Leasing on the rocks

In days gone by, low monthly payments and short contracts made leasing a car an attractive option for people on a budget – but that’s changing.

Auto makers struggling to bounce back from weakened sales are giving consumers more reasons to buy instead of lease, including rebates, gift cards and cheap financing options.

Anyone want a Chrysler or Dodge?

While companies like Toyota and Mazda are offering consumers interest-free loans, Honda’s taken a less extreme tactic. Robin Malhotra, sales manager at Ottawa Honda, says Honda is offering 0.9 per cent financing – a far cry from two years ago when rates hovered between 4.9 and 5.9 per cent.

Today, a 2010 Honda Civic Sport will run about $25,000 including taxes. On a five-year term with no money down and 0.9 per cent financing, you can expect $577 in interest charges. This means you will make monthly car payments of about $427.

Four years ago, when financing rates at Honda were five times what they are today, you would face about $3,246 in interest charges, which will mean month payments of $472.

Reduced financing rates like the one Honda is offering have not only made buying a car less expensive but have also helped narrow the cost difference between financing and leasing.

If you do the math, the financing options available today make buying a new car cheaper than leasing one.

With a four-year lease for the same 2010 Honda Civic Sport, someone will pay $315 per month, for a total of $15,000 at the end of term. If someone decides to lease a similar car for a second term, they will have spent $30,240 – about one-and-a-half times the car’s original value.

That’s money someone signed on to a lease will never see again.

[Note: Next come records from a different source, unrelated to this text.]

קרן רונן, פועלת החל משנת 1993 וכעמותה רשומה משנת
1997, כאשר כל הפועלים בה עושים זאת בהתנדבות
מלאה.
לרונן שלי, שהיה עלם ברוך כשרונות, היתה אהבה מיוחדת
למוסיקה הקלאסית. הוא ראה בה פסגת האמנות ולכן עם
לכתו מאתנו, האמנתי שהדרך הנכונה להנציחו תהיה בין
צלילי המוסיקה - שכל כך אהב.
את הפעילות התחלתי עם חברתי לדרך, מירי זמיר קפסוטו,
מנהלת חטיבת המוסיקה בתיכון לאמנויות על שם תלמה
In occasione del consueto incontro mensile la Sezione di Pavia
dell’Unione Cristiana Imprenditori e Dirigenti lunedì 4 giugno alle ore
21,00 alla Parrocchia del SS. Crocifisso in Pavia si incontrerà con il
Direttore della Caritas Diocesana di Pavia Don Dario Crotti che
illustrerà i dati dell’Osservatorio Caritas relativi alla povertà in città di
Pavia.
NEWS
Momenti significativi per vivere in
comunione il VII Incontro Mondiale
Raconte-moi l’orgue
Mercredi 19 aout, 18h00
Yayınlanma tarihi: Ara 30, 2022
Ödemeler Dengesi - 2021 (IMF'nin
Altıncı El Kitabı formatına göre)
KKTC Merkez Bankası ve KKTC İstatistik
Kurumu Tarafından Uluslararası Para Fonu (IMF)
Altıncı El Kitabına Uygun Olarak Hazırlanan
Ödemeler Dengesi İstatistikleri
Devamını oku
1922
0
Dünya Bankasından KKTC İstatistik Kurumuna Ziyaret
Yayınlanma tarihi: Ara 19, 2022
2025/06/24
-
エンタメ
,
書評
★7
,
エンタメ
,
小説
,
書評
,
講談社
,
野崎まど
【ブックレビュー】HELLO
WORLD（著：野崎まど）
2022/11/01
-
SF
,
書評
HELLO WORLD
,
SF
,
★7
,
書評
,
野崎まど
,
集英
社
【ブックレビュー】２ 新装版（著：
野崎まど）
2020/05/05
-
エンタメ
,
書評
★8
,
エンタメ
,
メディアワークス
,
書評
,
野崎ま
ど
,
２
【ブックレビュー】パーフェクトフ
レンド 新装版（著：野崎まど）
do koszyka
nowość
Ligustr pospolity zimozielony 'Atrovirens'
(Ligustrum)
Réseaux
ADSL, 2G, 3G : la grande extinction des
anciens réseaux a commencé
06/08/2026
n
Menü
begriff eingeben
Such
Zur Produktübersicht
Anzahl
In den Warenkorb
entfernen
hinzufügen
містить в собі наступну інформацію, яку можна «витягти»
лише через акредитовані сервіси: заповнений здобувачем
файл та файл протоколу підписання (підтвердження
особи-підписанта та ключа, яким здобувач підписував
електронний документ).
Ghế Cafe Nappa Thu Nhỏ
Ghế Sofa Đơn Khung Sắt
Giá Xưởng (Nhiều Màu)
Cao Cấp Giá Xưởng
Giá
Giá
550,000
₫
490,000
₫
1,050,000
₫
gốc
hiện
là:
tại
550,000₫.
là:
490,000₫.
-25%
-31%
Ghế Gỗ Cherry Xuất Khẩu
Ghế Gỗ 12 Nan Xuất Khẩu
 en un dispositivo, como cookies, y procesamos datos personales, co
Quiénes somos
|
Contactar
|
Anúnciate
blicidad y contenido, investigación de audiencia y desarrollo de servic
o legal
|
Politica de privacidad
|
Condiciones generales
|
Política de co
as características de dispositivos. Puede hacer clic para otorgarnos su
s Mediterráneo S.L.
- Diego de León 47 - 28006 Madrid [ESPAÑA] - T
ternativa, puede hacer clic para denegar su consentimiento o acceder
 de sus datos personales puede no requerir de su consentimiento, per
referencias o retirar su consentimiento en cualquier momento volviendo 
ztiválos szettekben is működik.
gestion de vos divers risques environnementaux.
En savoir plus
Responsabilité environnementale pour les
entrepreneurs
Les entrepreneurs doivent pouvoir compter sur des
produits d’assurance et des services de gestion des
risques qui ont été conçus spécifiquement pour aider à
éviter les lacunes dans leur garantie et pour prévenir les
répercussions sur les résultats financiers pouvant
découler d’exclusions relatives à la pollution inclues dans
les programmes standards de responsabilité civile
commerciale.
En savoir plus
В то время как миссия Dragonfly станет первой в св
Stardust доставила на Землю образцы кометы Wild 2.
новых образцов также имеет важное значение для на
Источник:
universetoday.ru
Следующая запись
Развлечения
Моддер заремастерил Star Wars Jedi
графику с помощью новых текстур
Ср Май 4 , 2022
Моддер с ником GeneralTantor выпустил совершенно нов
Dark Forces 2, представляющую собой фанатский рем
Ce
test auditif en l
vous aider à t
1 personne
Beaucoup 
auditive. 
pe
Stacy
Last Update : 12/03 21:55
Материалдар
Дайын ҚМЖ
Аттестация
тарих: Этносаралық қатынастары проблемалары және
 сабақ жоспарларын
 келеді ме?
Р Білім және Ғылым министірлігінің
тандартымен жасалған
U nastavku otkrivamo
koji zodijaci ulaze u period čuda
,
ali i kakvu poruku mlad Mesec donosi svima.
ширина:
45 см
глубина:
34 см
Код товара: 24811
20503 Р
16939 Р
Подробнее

“Under leasing you never have ownership of the vehicles, just ongoing payments all the time. Even though they’re attractive payments, you’re not building up ownership equity in any fashion,” says Tony Faria, co-director of the automotive research centre at the University of Windsor. “When you buy, you ultimately do have ownership.”

LEASING OBLIGATIONS

Leases come with a number of obligations, including a regular maintenance schedule and mileage restrictions. For Honda, the annual quota is 24,000 kilometres.  Drivers who go over the quota pay 12 cents per kilometer Drivers planning frequent long road trips with a leased vehicle had better think again.

For a leased 2010 Civic, the driver is also responsible for scratches longer than four inches and dings larger than a quarter at the end of the term.

Most lease agreements do give drivers the option to buy the car at the end of the lease term for it’s “residual value” – the car’s market value at the end of the lease period. Unfortunately, this price is often more than the car is actually worth.

With carmakers competing so heavily for new buyers, Faria says consumers should opt to finance.

“Generally, consumers are better off buying the vehicles rather than leasing,” Faria says. “Over the long haul, consumers are better off getting the best price deal they can, getting the best financing they can and buying vehicles.”

Darren Slind, senior director and Canadian automotive practice leader with auto industry research firm J.D. Power and Associates, says leases are becoming less and less popular not only among consumers but manufacturers as well.

According to J.D. Powers’ retail transaction database, which tracks North American car sales in real-time, leases only account for 17 per cent of transactions. In the 1990s, that number was between 20 and 30 per cent.

NOT MANY TALKING LEASES

Slind says manufacturers are increasingly reticent to promote leasing.

“It’s not so much that consumers don’t want to lease, it’s more that manufacturers and their captive finance companies are cautious about leasing,” Slind says. “Essentially it puts a lot of risk in the hands of the manufacturers, mostly around residual values.”

While car companies aren’t cutting prices, Slind says they are offering competitive finance options to help bolster sales. He says the tactic has paid off – February 2010 auto sales were up 25 per cent compared with a year earlier.

“Consumers are saying, ‘Gee, given the option of this finance payment or this lease payment, gee it seems maybe like buying this car might be a better financial decision for me.”

However, buyer incentives among Canadian automakers are likely to be short-lived. Faria says automakers simply can’t afford to keep offering cheap financing and rebates.

“These moves are moves that certainly hurt the earnings of automakers,” Faria says. “If you’re offering zero per cent financing, it certainly doesn’t do anything for the financing arm of your business.”

According to Faria, there has been a rise in good leasing deals  in the United States and this trend could come northward.

“Little by little, we’re seeing maybe some low-cost leasing coming back again,” Faria says. “It looks like it will be making a comeback.”